Not all insects are bugs, but all bugs are insects.

It's a bit confusing, right? So to make things simpler: It's a bit confusing, right? So to make things simpler: among the 10 quintillion insects in the world, not all of it are bugs but these bugs are all insects. Although it's acceptable to interchange the two, true bugs lack teeth and have tough fore wings. They also have a stylet, a straw-like mouth that is intended for sucking. Insects, on the other hand, have three-part bodies and have three pairs of legs.

1.
There are about 91,000 different kinds (species) of insects in the United States. In the world, some 1.5 million different kinds (species) have been named.

2.
Insects have been present for about 350 million years, and humans for only 300,000 years.

3.
About one-third of all insect species are carnivorous, and most hunt for their food rather than eating decaying meat or dung.

4.
A ladybird might eat more than 5,000 insects in its lifetime!

5.
Ladybirds sometimes play dead to avoid predators.

6.
Fruit flies were the first living creatures to be sent into space.

7.
Houseflies find sugar with their feet, which are 10 million times more sensitive than human tongues.

8.
True flies have only one pair of wings, and sometimes, none at all.
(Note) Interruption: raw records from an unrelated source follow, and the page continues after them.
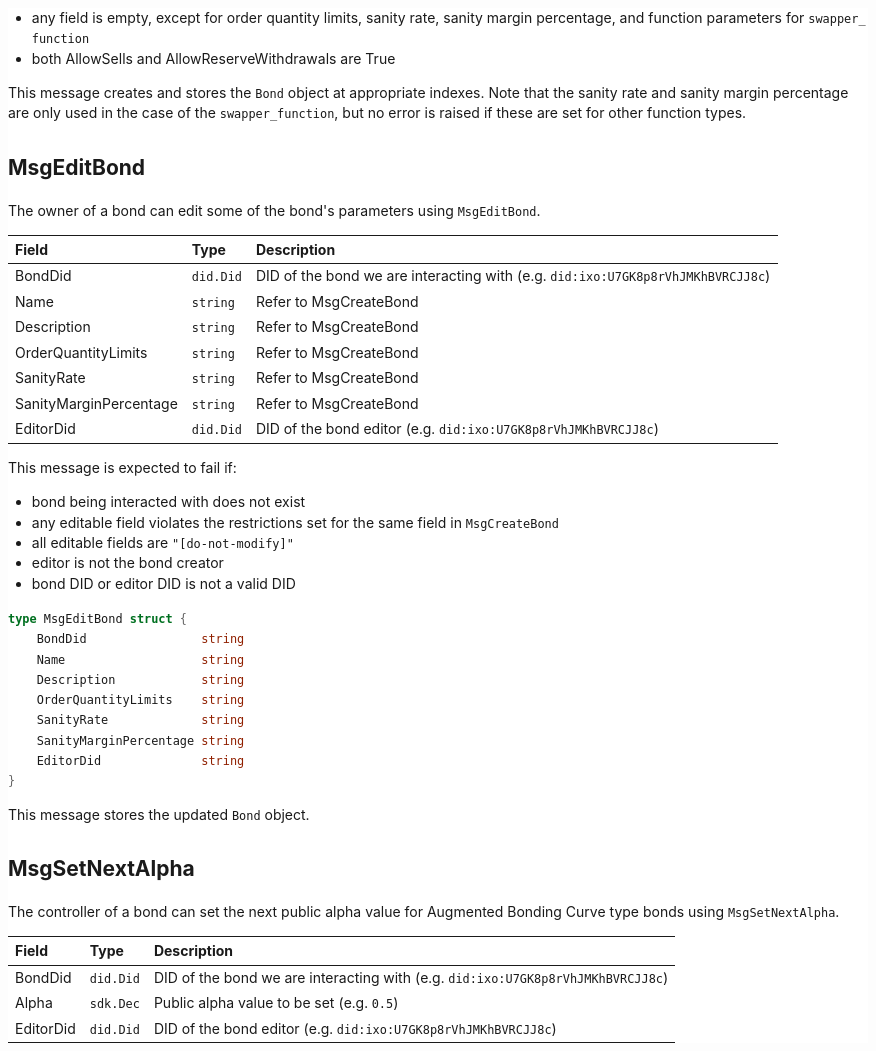 - any field is empty, except for order quantity limits, sanity rate, sanity margin percentage, and function parameters for `swapper_function`
- both AllowSells and AllowReserveWithdrawals are True

This message creates and stores the `Bond` object at appropriate indexes. Note that the sanity rate and sanity margin percentage are only used in the case of the `swapper_function`, but no error is raised if these are set for other function types.

## MsgEditBond

The owner of a bond can edit some of the bond's parameters using `MsgEditBond`.

| **Field**              | **Type**  | **Description** |
|:-----------------------|:----------|:----------------|
| BondDid                | `did.Did` | DID of the bond we are interacting with (e.g. `did:ixo:U7GK8p8rVhJMKhBVRCJJ8c`)
| Name                   | `string`  | Refer to MsgCreateBond
| Description            | `string`  | Refer to MsgCreateBond
| OrderQuantityLimits    | `string`  | Refer to MsgCreateBond
| SanityRate             | `string`  | Refer to MsgCreateBond
| SanityMarginPercentage | `string`  | Refer to MsgCreateBond
| EditorDid              | `did.Did` | DID of the bond editor (e.g. `did:ixo:U7GK8p8rVhJMKhBVRCJJ8c`)

This message is expected to fail if:
- bond being interacted with does not exist
- any editable field violates the restrictions set for the same field in `MsgCreateBond`
- all editable fields are `"[do-not-modify]"`
- editor is not the bond creator
- bond DID or editor DID is not a valid DID

```go
type MsgEditBond struct {
	BondDid                string
	Name                   string
	Description            string
	OrderQuantityLimits    string
	SanityRate             string
	SanityMarginPercentage string
	EditorDid              string
}
```

This message stores the updated `Bond` object.

## MsgSetNextAlpha

The controller of a bond can set the next public alpha value for Augmented Bonding Curve type bonds using `MsgSetNextAlpha`.

| **Field** | **Type**  | **Description** |
|:----------|:----------|:----------------|
| BondDid   | `did.Did` | DID of the bond we are interacting with (e.g. `did:ixo:U7GK8p8rVhJMKhBVRCJJ8c`)
| Alpha     | `sdk.Dec` | Public alpha value to be set (e.g. `0.5`)
| EditorDid | `did.Did` | DID of the bond editor (e.g. `did:ixo:U7GK8p8rVhJMKhBVRCJJ8c`)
A hind pair of "wings" is reduced to balancing organs called halteres.

9.
Dragonflies have been on earth for 300 million years!

10.
There are 36 species of dragonfly found in the UK.

11.
A bee's wings beat 190 times a second, that's 11,400 times a minute.

12.
A single honeybee colony can produce around 100kg of honey each year – that's 220 jars!

13.
While gathering food, a bee may fly up to 60 miles in one day.

14.
Honeybees have to make about ten million trips to collect enough nectar for production of one pound of honey.

15.
A hornet's favourite food is a bee!

16.
Wasps feeding on fermenting juice have been known to get "drunk" and pass out.

17.
Butterflies taste with their feet.

18.
It takes about one hundred Monarch Butterflies to weigh an ounce.

19.
The red postman butterfly develops its own poison by eating toxic plants!

20.
Blow flies are the first kind of insect attracted to an animal carcass following death.

21.
The male silk moth is estimated to "smell" chemicals of female silk moths in the air at the ratio of a few hundred molecules among 25 quintillion (25,000,000,000,000,000,000) molecules in a cubic centimeter of air.

22.
A sea skater's leg hair traps air, enabling it to float on water.

23.
Large groups of fireflies sometimes flash in unison.

24.
Caterpillars have 12 eyes!

25.
The stag beetle is the largest species of insect to be found in the UK.

26.
One dung beetle can drag 1,141 times its weight – that's like a human pulling six double-decker buses!

27.
When the droppings of millions of cattle started ruining the land in Australia, dung beetles were imported to reduce the problem.

28.
There are nearly as many species of ants (8,800) as there are species of birds (9,000) in the world.

29.
The queen of a certain termite species can lay 40,000 eggs per day.

30.
Ants can lift and carry more than fifty times their own weight.

31.
Bulldog ants can leap seven times the length of their bodies!

32.
Grasshoppers existed before dinosaurs!

33.
Grasshoppers have special organs in their hind legs that store energy for jumping.

34.
Approximately 2,000 silkworm cocoons are needed to produce one pound of silk.

35.
An ant-eating assassin bug piles its victims onto its body to scare predators.

36.
To breathe underwater, the water scorpion uses a snorkel-like tube on its abdomen.

37.
Mosquitos are attracted to smelly feet!

38.
Some male stoneflies do push-ups to attract a mate.

39.
Damselflies have been on earth for more than 300 million years.

40.
Greater water boatmen breathe through their bottom!

41.
Male giraffe weevils use their long necks to fight each other.

42.
Ticks can grow from the size of a grain of rice to the size of a marble.

43.
Mexican Jumping Beans, sometimes sold commercially, actually have a caterpillar of a bean moth inside.

44.
A particular Hawk Moth caterpillar from Brazil, when alarmed, raises its head and inflates its thorax, causing it to look like the head of a snake.

45.
To survive the cold of winter months, many insects replace their body water with a chemical called glycerol, which acts as an "antifreeze" against the temperatures.